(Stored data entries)
══════════════════════════════

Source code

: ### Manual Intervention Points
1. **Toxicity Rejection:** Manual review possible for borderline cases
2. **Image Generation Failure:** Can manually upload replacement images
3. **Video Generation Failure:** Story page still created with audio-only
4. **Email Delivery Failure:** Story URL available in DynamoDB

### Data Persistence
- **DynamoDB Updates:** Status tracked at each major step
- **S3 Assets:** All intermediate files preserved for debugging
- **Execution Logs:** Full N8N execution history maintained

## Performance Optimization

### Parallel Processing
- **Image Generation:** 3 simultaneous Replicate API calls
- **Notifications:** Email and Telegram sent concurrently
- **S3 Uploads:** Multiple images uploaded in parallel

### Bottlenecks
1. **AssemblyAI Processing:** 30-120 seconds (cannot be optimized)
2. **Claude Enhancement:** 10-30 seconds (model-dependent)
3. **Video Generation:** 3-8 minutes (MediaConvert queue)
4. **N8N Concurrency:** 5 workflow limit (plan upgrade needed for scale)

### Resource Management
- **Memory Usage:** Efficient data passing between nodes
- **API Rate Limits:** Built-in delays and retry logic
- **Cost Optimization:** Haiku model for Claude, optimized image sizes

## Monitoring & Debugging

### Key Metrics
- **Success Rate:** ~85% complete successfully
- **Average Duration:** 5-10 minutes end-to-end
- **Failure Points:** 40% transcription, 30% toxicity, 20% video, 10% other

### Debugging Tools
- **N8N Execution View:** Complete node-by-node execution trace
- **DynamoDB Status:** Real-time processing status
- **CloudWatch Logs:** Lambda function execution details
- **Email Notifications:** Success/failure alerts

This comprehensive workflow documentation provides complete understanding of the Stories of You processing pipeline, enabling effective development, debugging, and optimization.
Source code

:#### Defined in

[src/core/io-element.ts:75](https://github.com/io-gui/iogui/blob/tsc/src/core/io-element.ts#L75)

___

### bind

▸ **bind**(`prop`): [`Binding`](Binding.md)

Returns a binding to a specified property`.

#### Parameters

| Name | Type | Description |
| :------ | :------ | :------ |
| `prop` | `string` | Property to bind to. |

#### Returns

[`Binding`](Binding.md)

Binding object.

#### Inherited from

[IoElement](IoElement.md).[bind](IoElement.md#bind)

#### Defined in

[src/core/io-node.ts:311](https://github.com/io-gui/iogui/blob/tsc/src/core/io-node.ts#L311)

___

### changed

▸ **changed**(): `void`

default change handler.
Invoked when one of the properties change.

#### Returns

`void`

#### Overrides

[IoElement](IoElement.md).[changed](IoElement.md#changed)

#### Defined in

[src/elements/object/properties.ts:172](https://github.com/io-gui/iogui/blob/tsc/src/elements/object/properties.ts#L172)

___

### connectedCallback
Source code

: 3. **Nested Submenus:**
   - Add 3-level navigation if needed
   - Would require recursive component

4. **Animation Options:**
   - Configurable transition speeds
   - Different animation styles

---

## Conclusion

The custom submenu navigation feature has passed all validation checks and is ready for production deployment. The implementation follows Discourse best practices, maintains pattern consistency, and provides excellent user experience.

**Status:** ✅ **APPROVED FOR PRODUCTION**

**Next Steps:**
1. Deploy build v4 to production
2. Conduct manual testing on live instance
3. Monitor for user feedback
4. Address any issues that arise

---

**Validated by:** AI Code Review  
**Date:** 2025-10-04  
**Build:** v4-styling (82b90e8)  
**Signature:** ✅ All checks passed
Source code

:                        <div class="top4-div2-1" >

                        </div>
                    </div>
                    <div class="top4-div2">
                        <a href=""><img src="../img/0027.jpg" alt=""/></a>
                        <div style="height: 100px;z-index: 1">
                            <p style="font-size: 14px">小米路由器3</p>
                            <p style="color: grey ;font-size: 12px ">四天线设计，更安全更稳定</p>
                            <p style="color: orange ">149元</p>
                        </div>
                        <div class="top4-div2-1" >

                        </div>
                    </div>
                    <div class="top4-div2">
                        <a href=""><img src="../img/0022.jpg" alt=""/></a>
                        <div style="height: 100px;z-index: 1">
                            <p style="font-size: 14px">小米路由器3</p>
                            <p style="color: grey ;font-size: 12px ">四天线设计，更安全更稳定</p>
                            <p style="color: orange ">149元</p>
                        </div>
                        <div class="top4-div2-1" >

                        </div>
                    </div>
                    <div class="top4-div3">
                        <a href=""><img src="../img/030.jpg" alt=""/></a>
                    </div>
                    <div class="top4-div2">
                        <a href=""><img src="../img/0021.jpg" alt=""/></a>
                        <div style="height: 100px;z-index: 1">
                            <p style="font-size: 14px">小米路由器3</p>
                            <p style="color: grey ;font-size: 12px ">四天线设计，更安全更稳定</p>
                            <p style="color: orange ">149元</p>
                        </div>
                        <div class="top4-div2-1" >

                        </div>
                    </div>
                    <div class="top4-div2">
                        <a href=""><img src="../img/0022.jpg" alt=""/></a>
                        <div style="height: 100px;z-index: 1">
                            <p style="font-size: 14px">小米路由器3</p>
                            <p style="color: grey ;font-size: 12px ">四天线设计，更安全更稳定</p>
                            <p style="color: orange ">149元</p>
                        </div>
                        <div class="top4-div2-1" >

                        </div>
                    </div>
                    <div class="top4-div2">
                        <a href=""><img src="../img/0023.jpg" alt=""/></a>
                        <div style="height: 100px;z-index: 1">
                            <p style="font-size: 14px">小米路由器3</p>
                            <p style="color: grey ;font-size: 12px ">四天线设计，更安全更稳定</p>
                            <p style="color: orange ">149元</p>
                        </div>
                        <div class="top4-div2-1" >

══════════════════════════════

Task | Could you return every line from the entries above in which the string "minutes" occurs?

Written response |
3. **Video Generation:** 3-8 minutes (MediaConvert queue)
- **Average Duration:** 5-10 minutes end-to-end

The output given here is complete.